This is accomplished by associating ad server names to the loopback address of 127.0.0.1 in the HOSTS file that resides on each end user's workstation. In Windows, the default location for this file is in "C:\Windows\System32\Drivers\etc" and on a Macintosh, it is located in "/private/etc/hosts". The HOSTS file will contain entries similar to the example below:
127.0.0.1 adbanner.ro 127.0.0.1 adbard.net 127.0.0.1 adblade.com 127.0.0.1 adblockanalytics.com 127.0.0.1 adboost.de.vu 127.0.0.1 adboost.net 127.0.0.1 adbooth.net 127.0.0.1 adbot.com 127.0.0.1 adbrite.com 127.0.0.1 adbroker.de
It is a list containing thousands (at least for my project implementation) of ad servers - all are prevented from going out to the Internet to fetch ad content. This is accomplished with the loopback address 127.0.0.1. When resolving hostnames, a computer by default will initially search its HOSTS file for the IP address. If it finds a matching hostname, it will use the IP address that's paired to it.
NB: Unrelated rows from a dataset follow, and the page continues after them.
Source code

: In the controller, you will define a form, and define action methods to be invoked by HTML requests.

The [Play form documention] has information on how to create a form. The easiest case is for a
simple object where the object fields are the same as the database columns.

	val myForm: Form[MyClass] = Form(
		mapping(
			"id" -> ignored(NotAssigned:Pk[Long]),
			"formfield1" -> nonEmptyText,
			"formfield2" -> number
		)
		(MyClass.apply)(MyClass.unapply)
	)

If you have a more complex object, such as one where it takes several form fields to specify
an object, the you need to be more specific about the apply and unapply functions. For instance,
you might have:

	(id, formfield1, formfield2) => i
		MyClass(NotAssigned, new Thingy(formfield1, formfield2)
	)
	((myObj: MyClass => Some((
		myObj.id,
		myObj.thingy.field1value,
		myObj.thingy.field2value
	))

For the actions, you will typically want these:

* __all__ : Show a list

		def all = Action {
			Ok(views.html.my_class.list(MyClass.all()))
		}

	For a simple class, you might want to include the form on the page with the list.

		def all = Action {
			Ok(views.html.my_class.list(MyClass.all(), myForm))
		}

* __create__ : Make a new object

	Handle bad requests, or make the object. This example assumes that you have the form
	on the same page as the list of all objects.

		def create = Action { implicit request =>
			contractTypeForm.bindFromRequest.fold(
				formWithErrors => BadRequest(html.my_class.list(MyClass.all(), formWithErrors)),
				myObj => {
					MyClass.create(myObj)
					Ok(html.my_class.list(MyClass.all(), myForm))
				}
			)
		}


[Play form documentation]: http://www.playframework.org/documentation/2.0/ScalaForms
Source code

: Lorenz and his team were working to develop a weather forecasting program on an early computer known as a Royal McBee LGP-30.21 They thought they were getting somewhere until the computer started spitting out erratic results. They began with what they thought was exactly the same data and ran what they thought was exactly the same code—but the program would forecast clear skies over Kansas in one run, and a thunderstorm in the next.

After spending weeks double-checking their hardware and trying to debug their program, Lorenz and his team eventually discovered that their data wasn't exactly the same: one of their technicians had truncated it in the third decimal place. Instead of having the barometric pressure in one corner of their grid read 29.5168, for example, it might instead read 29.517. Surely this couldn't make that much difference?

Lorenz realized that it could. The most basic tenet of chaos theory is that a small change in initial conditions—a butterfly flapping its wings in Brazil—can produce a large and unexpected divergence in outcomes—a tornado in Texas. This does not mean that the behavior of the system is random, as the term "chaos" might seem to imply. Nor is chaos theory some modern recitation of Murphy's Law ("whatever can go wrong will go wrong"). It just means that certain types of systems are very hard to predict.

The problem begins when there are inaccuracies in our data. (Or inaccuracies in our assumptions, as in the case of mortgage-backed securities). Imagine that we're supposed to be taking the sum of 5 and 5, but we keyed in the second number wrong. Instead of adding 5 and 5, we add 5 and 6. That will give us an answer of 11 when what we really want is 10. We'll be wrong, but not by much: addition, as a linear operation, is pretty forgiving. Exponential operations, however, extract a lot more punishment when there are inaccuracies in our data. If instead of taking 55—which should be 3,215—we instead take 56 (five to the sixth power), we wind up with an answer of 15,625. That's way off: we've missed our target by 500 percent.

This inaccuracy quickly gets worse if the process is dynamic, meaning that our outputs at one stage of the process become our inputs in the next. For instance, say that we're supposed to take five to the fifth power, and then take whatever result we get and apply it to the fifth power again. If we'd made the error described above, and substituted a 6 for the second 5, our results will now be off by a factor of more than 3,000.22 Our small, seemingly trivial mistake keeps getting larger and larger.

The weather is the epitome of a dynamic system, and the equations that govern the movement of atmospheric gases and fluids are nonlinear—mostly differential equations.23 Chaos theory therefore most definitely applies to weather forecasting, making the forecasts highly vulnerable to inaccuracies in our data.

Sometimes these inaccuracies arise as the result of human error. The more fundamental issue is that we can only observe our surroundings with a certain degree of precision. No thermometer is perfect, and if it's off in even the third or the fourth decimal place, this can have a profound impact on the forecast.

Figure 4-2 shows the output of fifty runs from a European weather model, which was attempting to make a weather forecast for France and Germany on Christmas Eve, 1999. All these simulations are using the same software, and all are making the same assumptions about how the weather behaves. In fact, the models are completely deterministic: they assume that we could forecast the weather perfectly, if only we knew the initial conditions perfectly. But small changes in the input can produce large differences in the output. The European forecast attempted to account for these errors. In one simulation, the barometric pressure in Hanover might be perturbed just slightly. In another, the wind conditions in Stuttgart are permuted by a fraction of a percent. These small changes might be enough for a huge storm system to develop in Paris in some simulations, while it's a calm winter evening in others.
By pairing these ad server with a loopback address, a computer will query itself for the ad content and end up coming empty handed.
For example, if a web page you are visiting contains a script that calls an external ad server, such as the example shown below, as long as acmeadserver.com is listed in your HOSTS file with an IP of 127.0.0.1, no content will be delivered by acmeadserver.com.
The other content of your web page will still load, and the spots where the ad would have been displayed will typically collapse (at least for responsive websites) so you don't end up seeing voids.
This setup is essentially an alternative implementation of an ad blocker. The advantage of this, versus say a browser extension, is that you are able to centrally manage this from your Windows Server and your users, for the most part, will not be able to "disable" it. Additionally, if you have users that take their company-issued notebook home or on the road, the HOSTS file will still be there protecting your endpoint from ad/malicious servers.
There are third-party websites, such as http://pgl.yoyo.org/adservers/, that maintain a list of current ad servers and updates it regularly. It should be noted that these lists will typically include legitimate servers, not just servers identified as being malicious. The few providers that I've encountered make their list available to the public at no charge and can be downloaded in a format compatible with the HOSTS file syntax. This allows the downloaded list to be copied-and-pasted into our HOSTS file without any edits or manipulation. The delivery of the HOSTS file to end user's workstations can be accomplished using the file replace action found in the GPO tree path Computer Configuration > Preferences folder> Windows Settings. Place your updated HOSTS file on a network share and GPO will push our the file every your user logs into your network.